Look below and pull out each line with the word "Nagellak".

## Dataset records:
^^^^^^^^^^^^^^^^
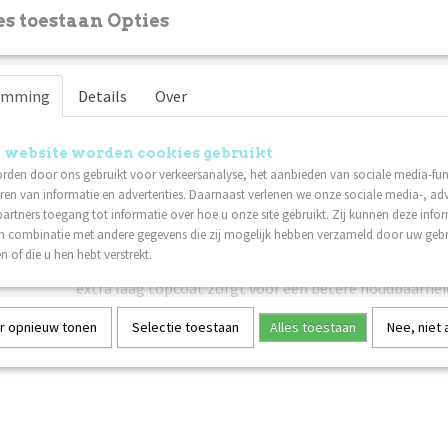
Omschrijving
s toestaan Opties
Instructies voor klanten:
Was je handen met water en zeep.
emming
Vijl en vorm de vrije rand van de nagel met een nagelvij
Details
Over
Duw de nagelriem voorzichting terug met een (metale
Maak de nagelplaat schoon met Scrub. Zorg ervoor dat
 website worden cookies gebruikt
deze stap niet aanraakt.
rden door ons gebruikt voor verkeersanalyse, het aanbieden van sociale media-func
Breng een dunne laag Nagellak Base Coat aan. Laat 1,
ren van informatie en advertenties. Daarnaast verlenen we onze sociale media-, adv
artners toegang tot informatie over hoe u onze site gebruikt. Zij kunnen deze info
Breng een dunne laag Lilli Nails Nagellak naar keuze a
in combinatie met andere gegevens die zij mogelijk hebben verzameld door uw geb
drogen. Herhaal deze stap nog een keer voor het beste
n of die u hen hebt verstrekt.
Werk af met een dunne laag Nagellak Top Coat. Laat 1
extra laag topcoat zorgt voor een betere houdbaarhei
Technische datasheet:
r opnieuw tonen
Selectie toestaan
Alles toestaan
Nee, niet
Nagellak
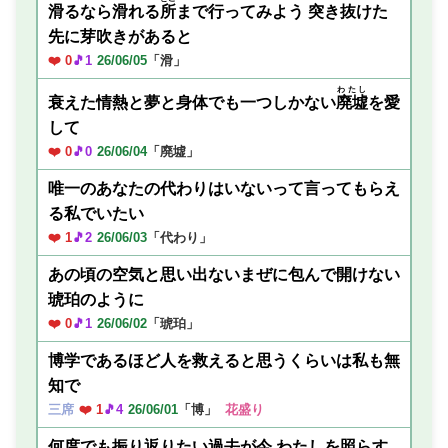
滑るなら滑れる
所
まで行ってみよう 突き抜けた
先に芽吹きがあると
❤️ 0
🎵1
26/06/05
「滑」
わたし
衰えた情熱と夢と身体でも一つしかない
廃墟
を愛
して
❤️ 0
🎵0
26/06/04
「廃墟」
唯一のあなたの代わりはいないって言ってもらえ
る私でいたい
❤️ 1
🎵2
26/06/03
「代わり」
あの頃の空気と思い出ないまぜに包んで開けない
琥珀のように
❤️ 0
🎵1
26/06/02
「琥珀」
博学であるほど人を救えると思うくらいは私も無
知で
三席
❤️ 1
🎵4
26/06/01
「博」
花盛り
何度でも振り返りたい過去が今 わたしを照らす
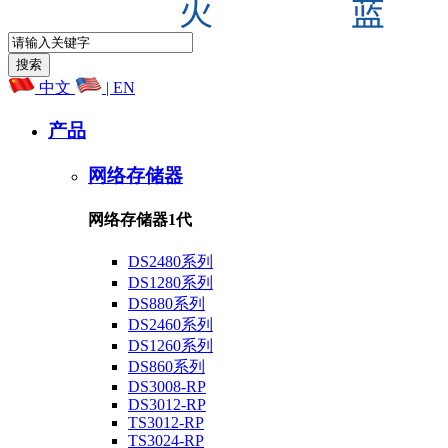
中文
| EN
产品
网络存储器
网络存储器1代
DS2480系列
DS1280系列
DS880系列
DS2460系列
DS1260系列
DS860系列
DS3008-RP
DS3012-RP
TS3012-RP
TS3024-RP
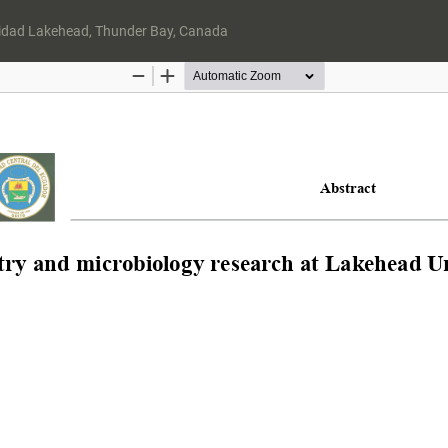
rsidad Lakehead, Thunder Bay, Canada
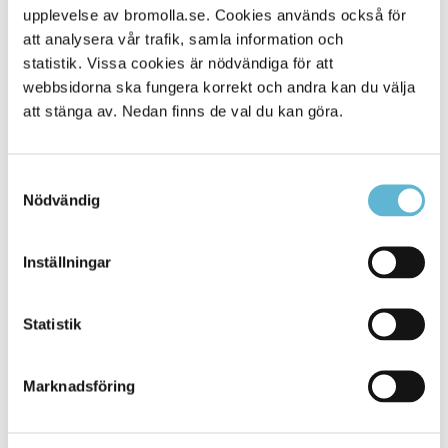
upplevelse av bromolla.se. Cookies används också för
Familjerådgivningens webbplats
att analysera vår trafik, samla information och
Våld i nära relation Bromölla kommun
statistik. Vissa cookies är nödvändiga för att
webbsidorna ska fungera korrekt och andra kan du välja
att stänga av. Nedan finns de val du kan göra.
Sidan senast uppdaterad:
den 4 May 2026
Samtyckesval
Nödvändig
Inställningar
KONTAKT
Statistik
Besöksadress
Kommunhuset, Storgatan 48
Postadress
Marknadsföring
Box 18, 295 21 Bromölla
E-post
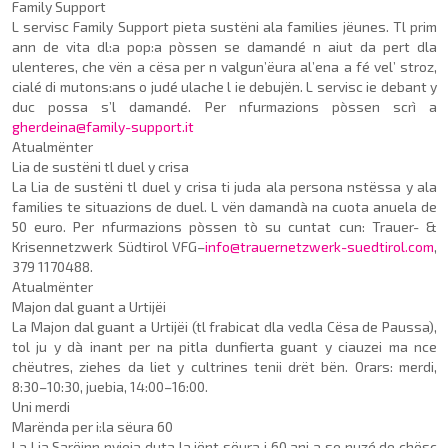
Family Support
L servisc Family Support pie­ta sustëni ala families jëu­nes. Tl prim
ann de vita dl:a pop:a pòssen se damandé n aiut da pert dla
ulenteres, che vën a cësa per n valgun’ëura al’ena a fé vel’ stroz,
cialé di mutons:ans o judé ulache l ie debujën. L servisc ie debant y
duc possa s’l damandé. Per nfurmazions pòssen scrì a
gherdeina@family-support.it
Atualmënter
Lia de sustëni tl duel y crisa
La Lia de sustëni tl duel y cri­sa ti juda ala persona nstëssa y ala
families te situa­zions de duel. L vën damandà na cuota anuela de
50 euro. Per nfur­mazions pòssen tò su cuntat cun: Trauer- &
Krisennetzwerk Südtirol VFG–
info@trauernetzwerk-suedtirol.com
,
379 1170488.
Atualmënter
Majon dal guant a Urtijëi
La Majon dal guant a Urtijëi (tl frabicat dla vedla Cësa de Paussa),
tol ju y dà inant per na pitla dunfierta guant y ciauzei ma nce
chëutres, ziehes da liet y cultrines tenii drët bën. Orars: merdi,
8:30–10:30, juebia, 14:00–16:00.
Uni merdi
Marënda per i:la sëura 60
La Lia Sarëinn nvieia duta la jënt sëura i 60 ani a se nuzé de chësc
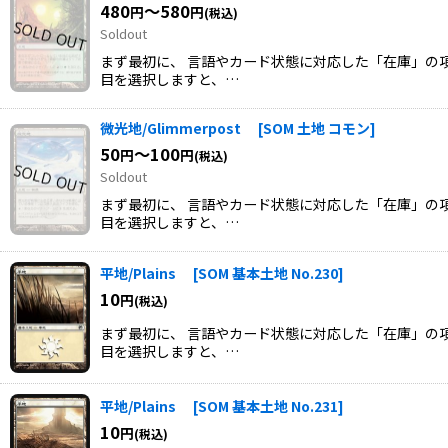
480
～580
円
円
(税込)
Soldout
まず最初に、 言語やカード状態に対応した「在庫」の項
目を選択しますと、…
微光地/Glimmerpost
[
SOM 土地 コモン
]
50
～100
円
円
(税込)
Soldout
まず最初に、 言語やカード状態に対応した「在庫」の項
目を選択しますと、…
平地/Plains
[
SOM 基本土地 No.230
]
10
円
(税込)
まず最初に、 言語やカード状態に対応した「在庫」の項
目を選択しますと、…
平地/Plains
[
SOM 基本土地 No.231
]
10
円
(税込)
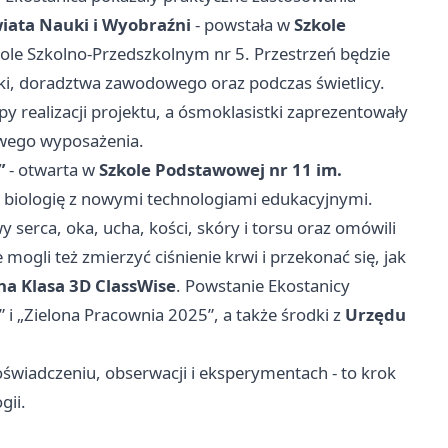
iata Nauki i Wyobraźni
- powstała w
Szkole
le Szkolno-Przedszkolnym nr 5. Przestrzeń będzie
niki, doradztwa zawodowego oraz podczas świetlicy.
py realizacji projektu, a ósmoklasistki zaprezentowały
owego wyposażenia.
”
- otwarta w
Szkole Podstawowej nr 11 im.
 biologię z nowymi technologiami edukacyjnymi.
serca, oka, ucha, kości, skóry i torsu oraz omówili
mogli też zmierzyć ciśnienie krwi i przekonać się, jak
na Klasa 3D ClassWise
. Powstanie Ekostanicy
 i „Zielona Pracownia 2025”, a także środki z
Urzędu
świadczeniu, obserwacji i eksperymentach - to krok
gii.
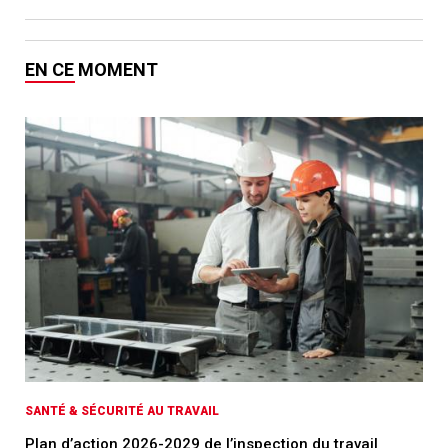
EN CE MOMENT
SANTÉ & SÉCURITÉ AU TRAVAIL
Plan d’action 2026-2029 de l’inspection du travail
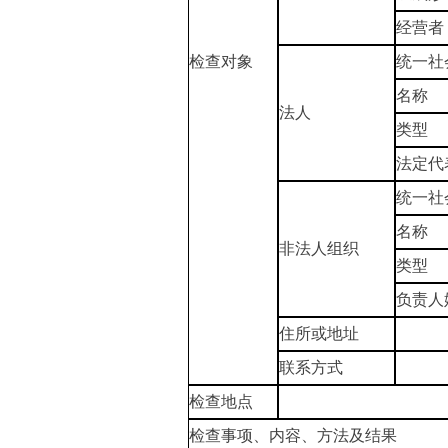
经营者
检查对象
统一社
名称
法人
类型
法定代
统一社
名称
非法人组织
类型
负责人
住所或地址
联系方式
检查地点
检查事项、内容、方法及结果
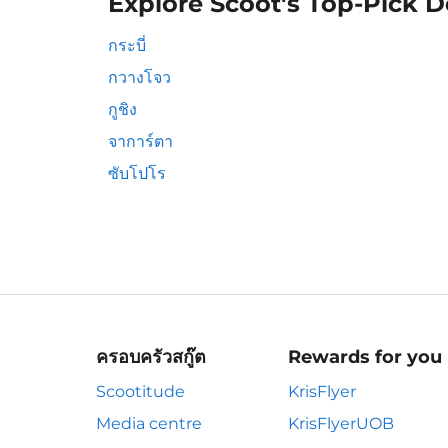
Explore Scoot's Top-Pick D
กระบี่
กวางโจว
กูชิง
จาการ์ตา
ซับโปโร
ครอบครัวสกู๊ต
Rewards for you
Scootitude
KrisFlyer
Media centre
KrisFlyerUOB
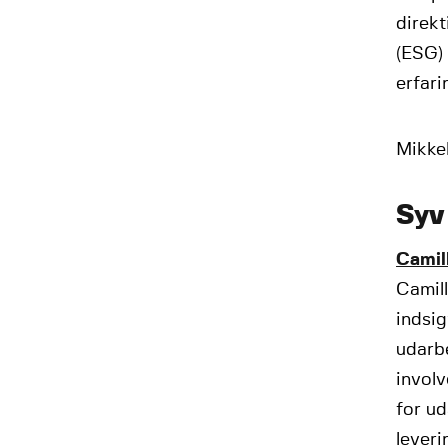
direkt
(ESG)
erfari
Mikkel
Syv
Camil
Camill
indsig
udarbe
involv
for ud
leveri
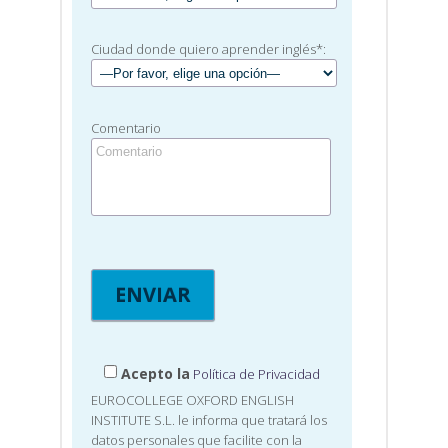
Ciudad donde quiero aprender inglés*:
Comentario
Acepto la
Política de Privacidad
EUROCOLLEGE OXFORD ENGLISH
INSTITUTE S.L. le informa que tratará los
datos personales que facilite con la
^^^^^^^^^^^^^^^^
## EXPECTED ANSWER:
Breng een dunne laag Nagellak Base Coat aan. Laat 1,
Breng een dunne laag Lilli Nails Nagellak naar keuze a
Werk af met een dunne laag Nagellak Top Coat. Laat 1
Nagellak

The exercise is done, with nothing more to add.